━━━ 対象の本文 ━━━

長期に及んだ同裁判は、1995年にシンプソンへの無罪判決が下されましたが、その後、被害者ロナルド・ゴールドマン氏(シンプソンの元妻二コールさんの友人で、彼女と同時に殺害された)の家族が起こした民事裁判では、逆に有罪判決となりました。シンプソンには、被害者家族へ3,350万ドル(日本円で約40億円)の損害賠償支払いの命令が下されたのです。

しかし刑事裁判での弁護士費用の支払いなどで、すでに財産が底をつきはじめたシンプソン。豪邸の売却などをした後でも、賠償金支払いは完了していないのだそう。

ところがそのシンプソンが昨年、「If I Did It(もし自分がやったなら)」という、「告白」本とも受け取れる書籍をハーパー・コリンズ社から出版するというニュースが流れました。自分が犯人だったら、どのように元妻とゴールドマン氏を殺害したか、それを説明する内容なのだそうですが、自分が犯したかもしれない殺人をネタに、本を書いて金儲けをしようとしているとして、全米から大批判が起こりました。結果として人々から苦情が殺到した同社は出版を取り止め。出版時期に合わせて放送を予定していたシンプソンのTVインタビューも中止されたのです。

あれから約1年。今度はそのハーパー・コリンズ社から「Beaufort Books」という企業に販売元が変わり、問題の本が出版されると再度発表されたのです。書店大手の「Barnes & Noble」は当初、この本を店頭に並べることを拒否していました。しかしその後それを撤回。なんでも最初の決定は需要の低さを見込んでのことだったそうですが、その後同社が受けたオンライン注文の状況から、読者からのニーズが高いことを知り、

「市場での需要がある限り、同社では『If I Did It』を提供するのが妥当だと考える」

とポリシーを変更したとのこと。……なんだかなぁ。

もちろん今でもこの出版に対して、強い嫌悪感を感じている人々は少なくありません。亡くなった2人の家族のことを少しでも考えていれば、シンプソンも出版元も、今回の本のことは見合わせていたのではないかと思うのですが……。この辺に彼らと世間とのモラルの差が垣間見れますねぇ。

━━━

▶ **練習問題**:
- a) 本文のうち「しかし刑事裁判での弁護士費用」から「とポリシーを変更したとのこと。……なんだかなぁ。」までの部分を、一字も変えずにもう一度書き出しなさい。
- b) 本文によると、民事裁判でシンプソンが被害者家族に支払うよう命じられた損害賠償の額はいくらか。
データは本文とは切り離された別個の資料である。

━━━ データ一覧 ━━━

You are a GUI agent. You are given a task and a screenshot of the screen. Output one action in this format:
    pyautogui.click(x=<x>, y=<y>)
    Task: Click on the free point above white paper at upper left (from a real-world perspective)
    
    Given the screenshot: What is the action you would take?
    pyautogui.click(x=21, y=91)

━━━
━━━ データ一覧 ━━━

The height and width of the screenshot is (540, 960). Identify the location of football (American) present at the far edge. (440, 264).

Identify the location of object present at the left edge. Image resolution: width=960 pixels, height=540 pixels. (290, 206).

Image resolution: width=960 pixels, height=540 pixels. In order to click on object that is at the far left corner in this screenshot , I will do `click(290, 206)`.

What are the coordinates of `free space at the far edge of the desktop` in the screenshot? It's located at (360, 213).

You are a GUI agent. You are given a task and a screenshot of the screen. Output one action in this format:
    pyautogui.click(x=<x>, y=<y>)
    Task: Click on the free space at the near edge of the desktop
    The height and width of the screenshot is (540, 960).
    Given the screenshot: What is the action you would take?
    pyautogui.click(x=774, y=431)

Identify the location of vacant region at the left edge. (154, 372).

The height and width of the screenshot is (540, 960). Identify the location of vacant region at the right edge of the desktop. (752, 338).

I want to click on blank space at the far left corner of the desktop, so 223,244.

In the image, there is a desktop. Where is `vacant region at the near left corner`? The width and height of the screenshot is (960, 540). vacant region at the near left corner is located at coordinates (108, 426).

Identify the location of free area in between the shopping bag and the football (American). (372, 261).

━━━
━━━ データ一覧 ━━━

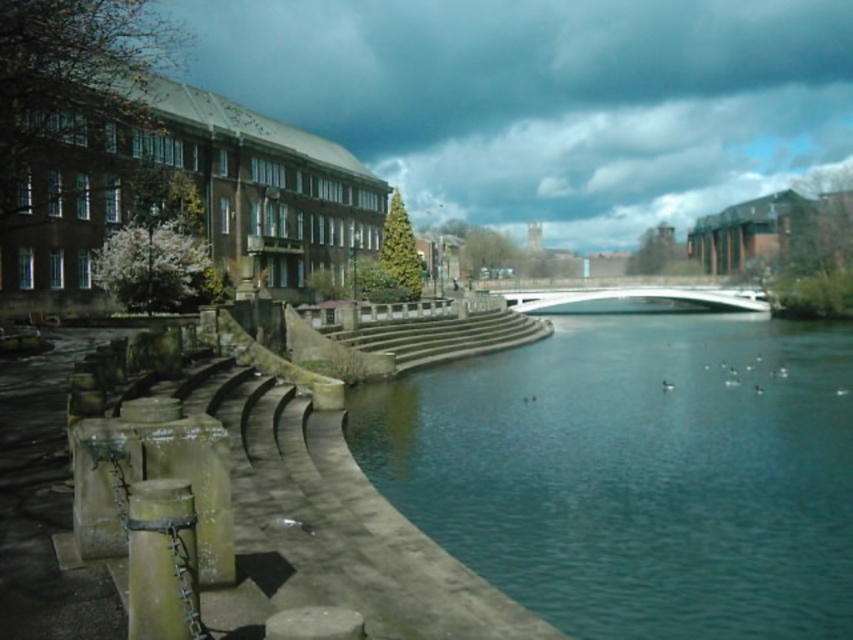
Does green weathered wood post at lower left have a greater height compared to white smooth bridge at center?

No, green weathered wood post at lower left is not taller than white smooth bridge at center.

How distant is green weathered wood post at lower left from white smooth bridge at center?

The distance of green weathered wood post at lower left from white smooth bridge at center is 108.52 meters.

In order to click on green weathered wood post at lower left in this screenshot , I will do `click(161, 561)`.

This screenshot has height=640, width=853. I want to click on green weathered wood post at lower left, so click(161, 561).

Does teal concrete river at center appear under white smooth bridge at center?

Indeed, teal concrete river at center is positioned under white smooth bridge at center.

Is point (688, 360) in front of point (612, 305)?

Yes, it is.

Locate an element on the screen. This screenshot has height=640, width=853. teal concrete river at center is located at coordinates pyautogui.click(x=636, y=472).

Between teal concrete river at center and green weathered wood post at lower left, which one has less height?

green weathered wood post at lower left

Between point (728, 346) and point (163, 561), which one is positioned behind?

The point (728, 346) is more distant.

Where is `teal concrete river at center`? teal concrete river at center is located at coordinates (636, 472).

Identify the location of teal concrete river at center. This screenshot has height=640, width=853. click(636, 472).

━━━

▶ **問題の解答**:
- a)
しかし刑事裁判での弁護士費用の支払いなどで、すでに財産が底をつきはじめたシンプソン。豪邸の売却などをした後でも、賠償金支払いは完了していないのだそう。

ところがそのシンプソンが昨年、「If I Did It(もし自分がやったなら)」という、「告白」本とも受け取れる書籍をハーパー・コリンズ社から出版するというニュースが流れました。自分が犯人だったら、どのように元妻とゴールドマン氏を殺害したか、それを説明する内容なのだそうですが、自分が犯したかもしれない殺人をネタに、本を書いて金儲けをしようとしているとして、全米から大批判が起こりました。結果として人々から苦情が殺到した同社は出版を取り止め。出版時期に合わせて放送を予定していたシンプソンのTVインタビューも中止されたのです。

あれから約1年。今度はそのハーパー・コリンズ社から「Beaufort Books」という企業に販売元が変わり、問題の本が出版されると再度発表されたのです。書店大手の「Barnes & Noble」は当初、この本を店頭に並べることを拒否していました。しかしその後それを撤回。なんでも最初の決定は需要の低さを見込んでのことだったそうですが、その後同社が受けたオンライン注文の状況から、読者からのニーズが高いことを知り、

「市場での需要がある限り、同社では『If I Did It』を提供するのが妥当だと考える」

とポリシーを変更したとのこと。……なんだかなぁ。

- b) 3,350万ドル(日本円で約40億円)。